競売で落札した物件に住んでいる人がいる場合、「物件から出てもらうにはどうしたらいいのか?」「誰が交渉などを行い、どれぐらいの期間が必要なのか?」など、落札してから引き渡しまでの流れを踏まえて説明していきましょう。
引き渡しまで
「競売で落札した物件を引き渡しされるまでには、誰が交渉などを行うか?」
結論から言うと、落札者が自分で行うことになります。そもそも、一般的な建物の売買と違い売主が存在しません。従って、売主の義務や責任を問うことができないのです。
このことから、買主側の保護がないためにリスクやトラブルは自己責任で対処しなければなりません。落札物件に住んでいる人がいる場合には、買主が直接交渉を行うか裁判所への手続を経て引き渡し及び、立退きを求めることになります。
引き渡し義務
競売においては、上記でも少し触れましたが売主の義務や責任がありません。一般的な売買取引の場合は、売主が物件の鍵や設備などを買主に引き渡すのはもちろんですが、荷物やゴミなどの残置物を残すことなくすぐに使える状態で買主に引き渡します。
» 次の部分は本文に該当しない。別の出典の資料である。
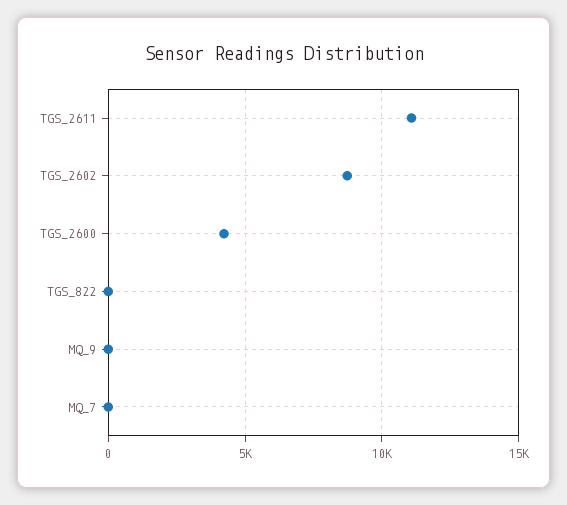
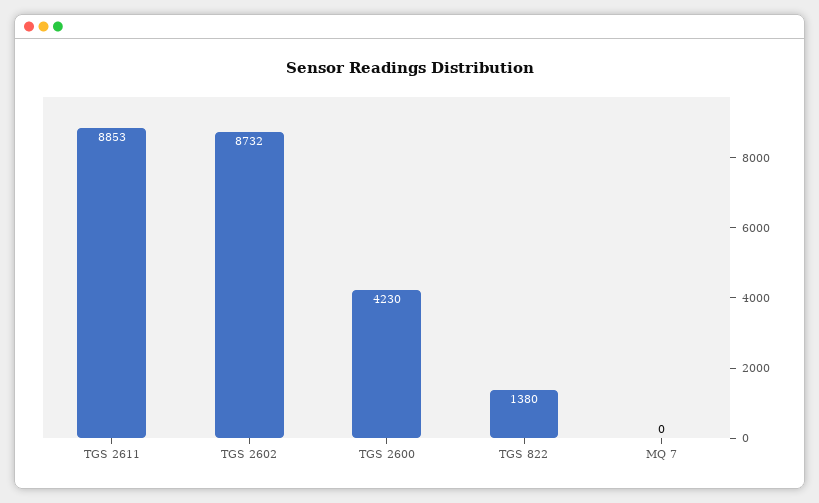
  {
-   "TGS_2611": 11000,
+   "TGS_2611": 8853,
    "TGS_2602": 8732,
    "TGS_2600": 4230,
-   "TGS_822": 0,
+   "TGS_822": 1380,
-   "MQ_9": 0,
    "MQ_7": 0
  }

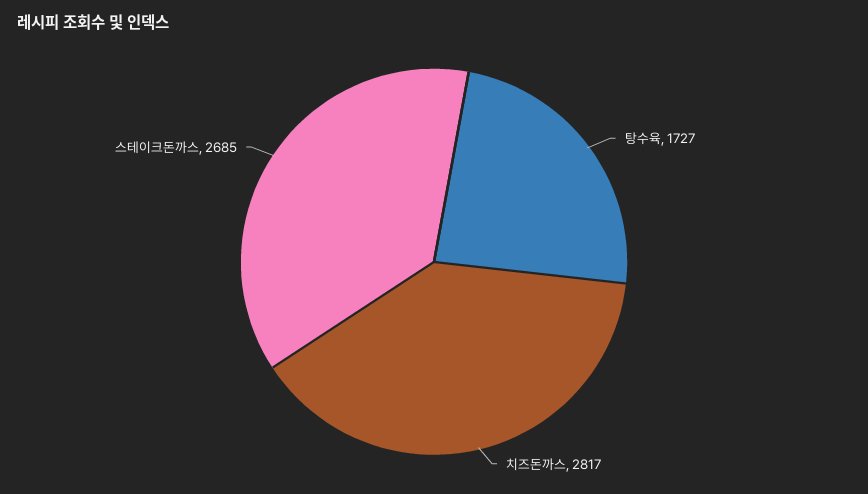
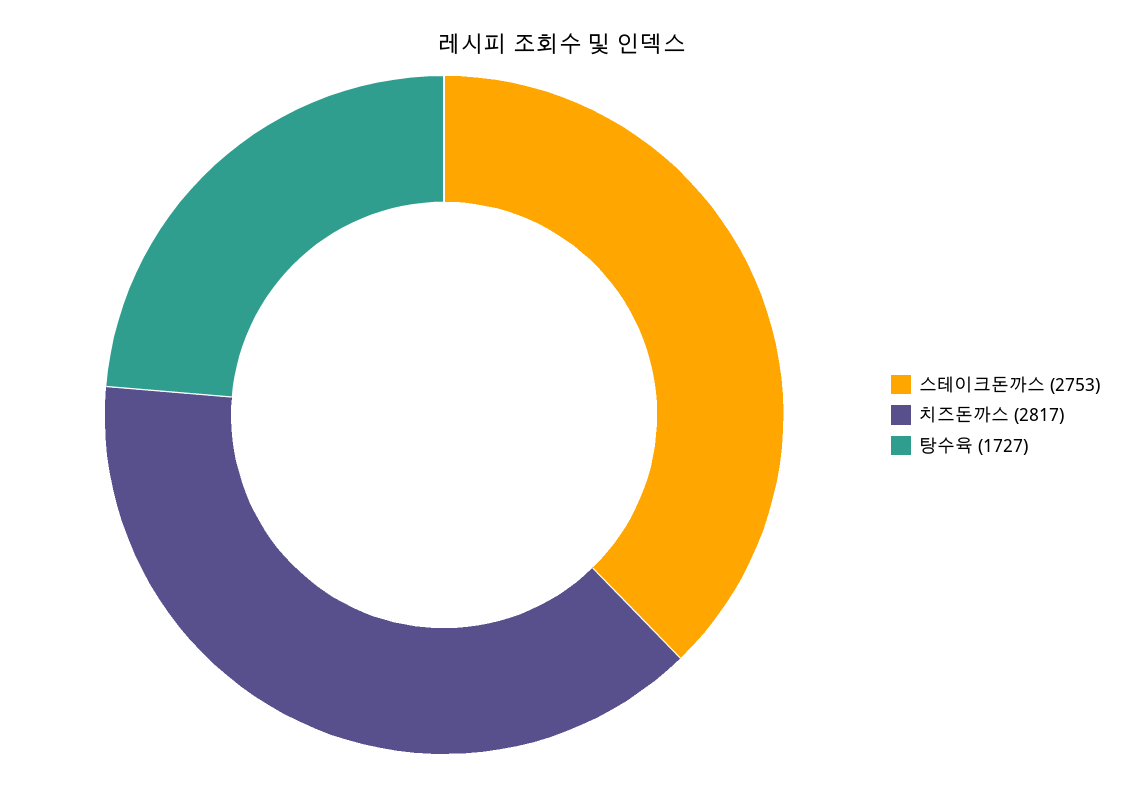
  {
    "탕수육": 1727,
    "치즈돈까스": 2817,
-   "스테이크돈까스": 2685
+   "스테이크돈까스": 2753
  }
しかし、落札物件においては「引き渡し義務」が存在しない(売主がいない)ため、立退きなどの交渉や残置物の処理も買主が対処しなければならないというわけです。
交渉からの流れ
最初に物件に住んでいる人との直接交渉を行います。住んでいる人に引っ越し費用を負担する事などを条件に交渉することが多いようですが、その費用はもちろん買主側となります。
それでも、交渉が成立しない場合は裁判所に申立ての手続をします。流れとしては、以下の通りです。
①「引き渡し交渉」
物件の代金を納付した後、直接交渉。成立した場合は、引き渡し時期などを取り決めて引き渡しの方向へ進めます。決裂した場合は、②へ。
②「引き渡し命令の申立て~確定」
裁判所へ申立てを行う、3~4日で「決定」されると引き渡し命令の正本が買主と住んでいる人の両者に送達されます。その後、不服(執行抗告)がない場合は1週間ほどで命令の「確定」がなされます。
③「強制執行の申立て」
「引き渡し命令」の確定がされると買主は、「強制執行の申立て」をすることができます。これは、裁判所によって住んでいる人を強制的に立ち退かせるための手続となります。その後、1週間以内に買主は、執行官との面談を行い「明け渡し催告」の日程や断行の日などの話し合いをします。
④「明け渡し催告」
話し合いから2週間ほどで、「明け渡し催告」が行われます。執行官、立会人、鍵業者、執行業者などを伴い落札物件へ訪問し、住んでいる人に対して明け渡しの期限を告知します。概、催告から1ヶ月後に期日が設定されており、期日までに明け渡しがされない場合は強制的に退去させられます。
⑤「強制執行」
当日は、執行官や業者などが来て鍵を開けて家財道具一式を運び出します。荷物は一時的に倉庫に預けられることになりますが、引き取りがない場合は破棄または売却となります。住んでいる人に関しても、強制的に連れ出されることになります。
まとめ
落札物件に住んでいる人がいる場合について、説明してきました。交渉や手続など様々な事を買主がしなければなりません。スムーズに事を進めるためには、専門の業者や専門家に相談されることをお勧め致します。